We really enjoy this simple stir-fry. I usually add minced garlic, minced ginger, and any other veggies I happen to have on hand, so it never seems to come out the same way twice. From Bon Appetit, May 1998.
- 8 ounces soba noodles, halved
- 1 tablespoon sesame oil
- 2 tablespoons vegetable oil
- 2 boneless skinless chicken breasts, sliced crosswise into 1/3-inch slices
- 6 green onions, sliced diagonally into 1-inch pieces
- 1 carrot, peeled, thinly sliced diagonally
- 1⁄4 teaspoon crushed red pepper flakes
- 6 tablespoons teriyaki sauce
- Cook noodles in large pot of boiling salted water until just tender.
- Drain well; return to pot.
- Add sesame oil and toss to coat.
- Heat vegetable oil in heavy large skillet over high heat.

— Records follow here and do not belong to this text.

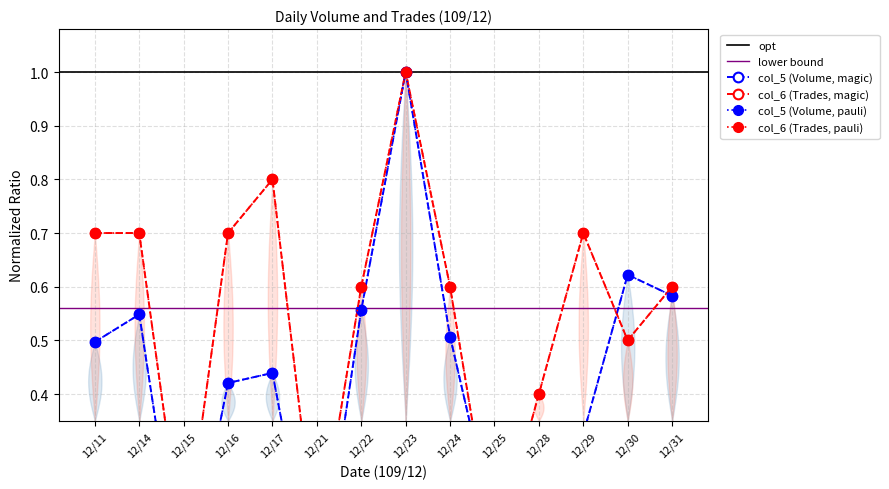

Which series has the widest spread of values?

col_5 (Volume)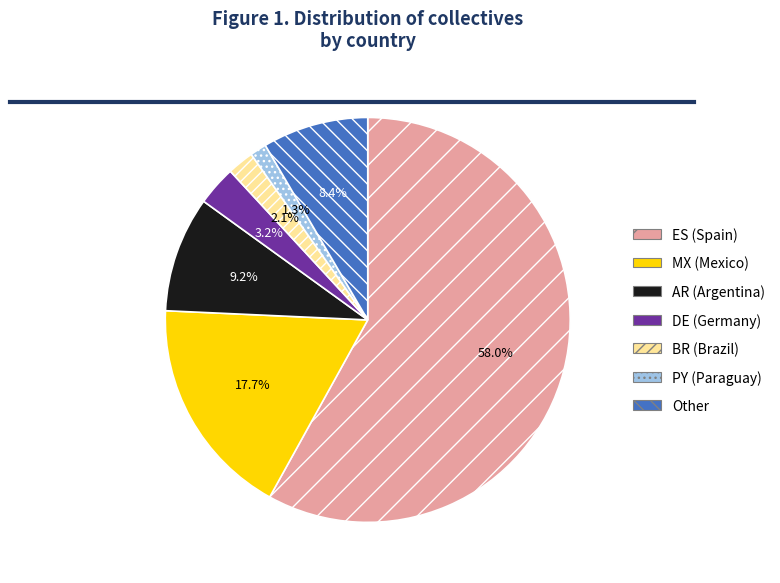

To the nearest percent, what is the difference between the largest and smallest slice percentages?

57%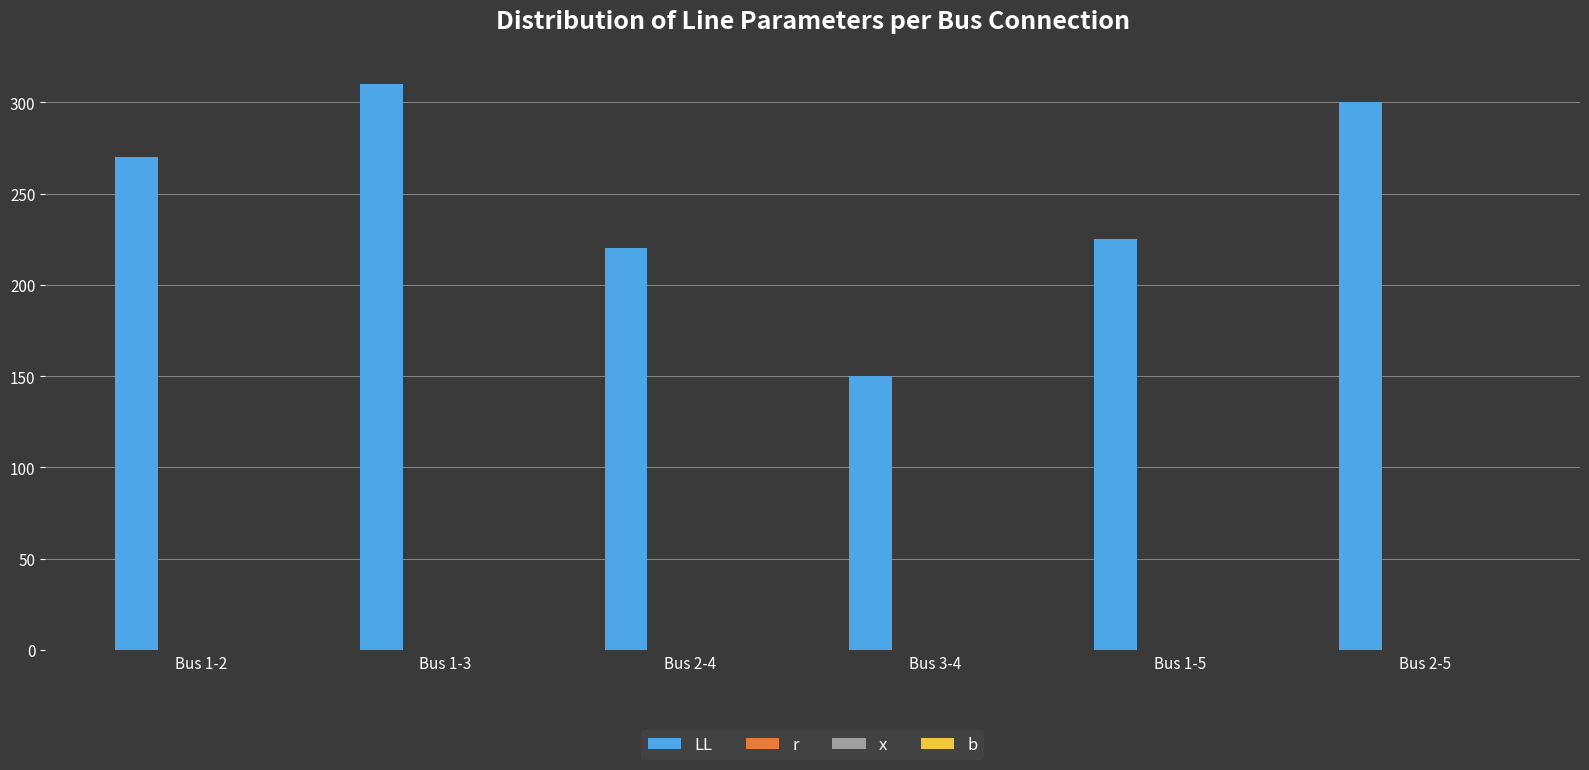

Which label corresponds to the largest value in the chart?

Bus 1-3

- Sprinkle chicken with salt and pepper.
- Add chicken to skillet and saute until no longer pink, about 2 minutes.
- Add sliced green onions, carrot and crushed red pepper.
- Stir-fry until vegetables are crisp-tender but still bright in color and chicken is cooked through, about 2 minutes longer.
- Add noodles and teriyaki sauce and toss to blend well.